* [PROMPT 1]: List every name that appears in the image credit of the article on the state of the environment report.

* [GIVEN TEXT]:

First Nations peoples strategically burning land in a practice known as cool burning (Image: AAP/EPA/Matthew Abbott/Amber Bracken/World Press Photo Foundation)
First Nations peoples strategically burning land in a practice known as cool burning (Image: AAP/EPA/Matthew Abbott/Amber Bracken/World Press Photo Foundation)

We learn little we didn’t already know about the dismal deterioration of the nation’s natural world from the state of the environment report released today by Environment Minister Tanya Plibersek.

But it does conclude that we have much to learn from First Nations peoples. The sixth report in the series puts it bluntly: “The environment is poorer because of the lack of Indigenous leadership, knowledge and management.”

But in practical terms, how does that happen? Walbunga man and chair of the NSW Aboriginal Land Council Danny Chapman told Crikey that the Indigenous community can assist in a major way caring for country but has long been encumbered by government ignorance and red tape.

“We’ve been crying out for this for a long, long, long time,” he said. “A couple of years ago we couldn’t light a fire to do our traditional work that would care for country, that would limit the amount of damage that a bushfire would create. We weren’t allowed to do that.”

Although limitations on cultural burning have now changed, Indigenous fishing rights have not. “We’re still being prosecuted in water ways and oceans,” Chapman said.

Successive governments have long regulated Indigenous people out of their ability to care for country. Only now, when things have reached such dire levels, does there seem to be an enthusiasm to peel these restrictions back. It’s hard not to see why.

The 2021 state of the environment report (albeit released in 2022) presents 2000-plus pages of alarming findings on the marked decline of Australian ecosystems, biodiversity and cultural heritage.

* [PROMPT 2]: In the records, write out the lines from the first one through the line with "Ver más de Conciertos", changing "Mitsubishi" to "Toshiba" and keeping everything else the same.

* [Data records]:

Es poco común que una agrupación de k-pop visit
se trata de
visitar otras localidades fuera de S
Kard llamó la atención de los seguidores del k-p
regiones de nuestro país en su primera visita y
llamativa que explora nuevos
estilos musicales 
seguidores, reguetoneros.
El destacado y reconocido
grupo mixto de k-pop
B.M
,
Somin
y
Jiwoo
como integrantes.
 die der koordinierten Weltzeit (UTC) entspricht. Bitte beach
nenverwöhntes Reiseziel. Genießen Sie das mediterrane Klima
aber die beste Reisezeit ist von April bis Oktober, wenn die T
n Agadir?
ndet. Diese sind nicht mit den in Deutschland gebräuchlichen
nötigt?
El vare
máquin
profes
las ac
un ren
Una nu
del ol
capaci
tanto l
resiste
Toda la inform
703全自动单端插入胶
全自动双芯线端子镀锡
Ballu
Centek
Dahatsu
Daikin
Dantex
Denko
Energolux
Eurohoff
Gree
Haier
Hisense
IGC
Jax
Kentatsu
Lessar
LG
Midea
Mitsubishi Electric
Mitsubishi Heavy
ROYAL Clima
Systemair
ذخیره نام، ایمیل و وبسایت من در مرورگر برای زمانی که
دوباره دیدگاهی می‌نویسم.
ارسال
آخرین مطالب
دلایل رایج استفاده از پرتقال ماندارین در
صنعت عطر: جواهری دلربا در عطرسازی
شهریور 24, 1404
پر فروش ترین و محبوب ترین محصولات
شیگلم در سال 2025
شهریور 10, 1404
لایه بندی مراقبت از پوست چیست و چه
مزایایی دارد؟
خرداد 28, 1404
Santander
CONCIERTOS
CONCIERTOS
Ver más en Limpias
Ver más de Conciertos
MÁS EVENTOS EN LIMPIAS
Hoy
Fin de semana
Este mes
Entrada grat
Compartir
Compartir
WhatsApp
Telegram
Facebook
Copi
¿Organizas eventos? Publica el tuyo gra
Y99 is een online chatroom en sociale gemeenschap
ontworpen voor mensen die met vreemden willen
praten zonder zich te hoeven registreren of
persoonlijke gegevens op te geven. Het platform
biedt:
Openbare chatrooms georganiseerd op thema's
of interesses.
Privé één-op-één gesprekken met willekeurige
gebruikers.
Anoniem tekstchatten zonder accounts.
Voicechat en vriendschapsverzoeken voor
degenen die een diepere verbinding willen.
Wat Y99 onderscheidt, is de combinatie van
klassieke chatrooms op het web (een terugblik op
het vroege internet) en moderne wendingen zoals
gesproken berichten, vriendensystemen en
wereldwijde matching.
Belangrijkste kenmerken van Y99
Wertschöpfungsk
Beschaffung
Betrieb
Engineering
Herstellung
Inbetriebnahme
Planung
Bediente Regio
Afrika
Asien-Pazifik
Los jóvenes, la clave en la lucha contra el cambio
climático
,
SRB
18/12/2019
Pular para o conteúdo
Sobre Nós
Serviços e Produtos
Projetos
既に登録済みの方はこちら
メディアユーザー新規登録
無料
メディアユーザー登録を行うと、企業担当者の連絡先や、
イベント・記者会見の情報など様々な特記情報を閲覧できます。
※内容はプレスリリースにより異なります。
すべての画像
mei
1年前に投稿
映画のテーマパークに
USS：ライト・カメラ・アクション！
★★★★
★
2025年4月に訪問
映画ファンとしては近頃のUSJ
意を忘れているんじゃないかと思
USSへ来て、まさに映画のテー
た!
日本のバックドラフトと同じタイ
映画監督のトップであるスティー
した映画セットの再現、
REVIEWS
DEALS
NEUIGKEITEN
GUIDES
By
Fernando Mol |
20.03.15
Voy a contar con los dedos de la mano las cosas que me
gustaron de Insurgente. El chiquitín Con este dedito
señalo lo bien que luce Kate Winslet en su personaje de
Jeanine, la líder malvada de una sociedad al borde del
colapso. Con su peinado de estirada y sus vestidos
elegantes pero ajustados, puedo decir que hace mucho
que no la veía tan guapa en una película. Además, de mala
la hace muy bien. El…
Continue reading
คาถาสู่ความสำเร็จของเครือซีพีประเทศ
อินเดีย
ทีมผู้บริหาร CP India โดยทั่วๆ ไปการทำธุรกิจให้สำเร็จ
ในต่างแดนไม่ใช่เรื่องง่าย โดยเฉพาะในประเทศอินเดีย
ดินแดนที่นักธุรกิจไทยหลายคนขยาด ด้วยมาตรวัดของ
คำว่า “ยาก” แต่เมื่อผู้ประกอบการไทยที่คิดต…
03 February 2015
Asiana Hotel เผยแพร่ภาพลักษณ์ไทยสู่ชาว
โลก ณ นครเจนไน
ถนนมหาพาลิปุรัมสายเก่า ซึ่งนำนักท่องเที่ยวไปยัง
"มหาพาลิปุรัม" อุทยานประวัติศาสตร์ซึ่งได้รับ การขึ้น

* [YOUR RESPONSE 1]:
AAP
EPA
Matthew Abbott
Amber Bracken
World Press Photo Foundation

* [YOUR RESPONSE 2]:
Es poco común que una agrupación de k-pop visit
se trata de
visitar otras localidades fuera de S
Kard llamó la atención de los seguidores del k-p
regiones de nuestro país en su primera visita y
llamativa que explora nuevos
estilos musicales 
seguidores, reguetoneros.
El destacado y reconocido
grupo mixto de k-pop
B.M
,
Somin
y
Jiwoo
como integrantes.
 die der koordinierten Weltzeit (UTC) entspricht. Bitte beach
nenverwöhntes Reiseziel. Genießen Sie das mediterrane Klima
aber die beste Reisezeit ist von April bis Oktober, wenn die T
n Agadir?
ndet. Diese sind nicht mit den in Deutschland gebräuchlichen
nötigt?
El vare
máquin
profes
las ac
un ren
Una nu
del ol
capaci
tanto l
resiste
Toda la inform
703全自动单端插入胶
全自动双芯线端子镀锡
Ballu
Centek
Dahatsu
Daikin
Dantex
Denko
Energolux
Eurohoff
Gree
Haier
Hisense
IGC
Jax
Kentatsu
Lessar
LG
Midea
Toshiba Electric
Toshiba Heavy
ROYAL Clima
Systemair
ذخیره نام، ایمیل و وبسایت من در مرورگر برای زمانی که
دوباره دیدگاهی می‌نویسم.
ارسال
آخرین مطالب
دلایل رایج استفاده از پرتقال ماندارین در
صنعت عطر: جواهری دلربا در عطرسازی
شهریور 24, 1404
پر فروش ترین و محبوب ترین محصولات
شیگلم در سال 2025
شهریور 10, 1404
لایه بندی مراقبت از پوست چیست و چه
مزایایی دارد؟
خرداد 28, 1404
Santander
CONCIERTOS
CONCIERTOS
Ver más en Limpias
Ver más de Conciertos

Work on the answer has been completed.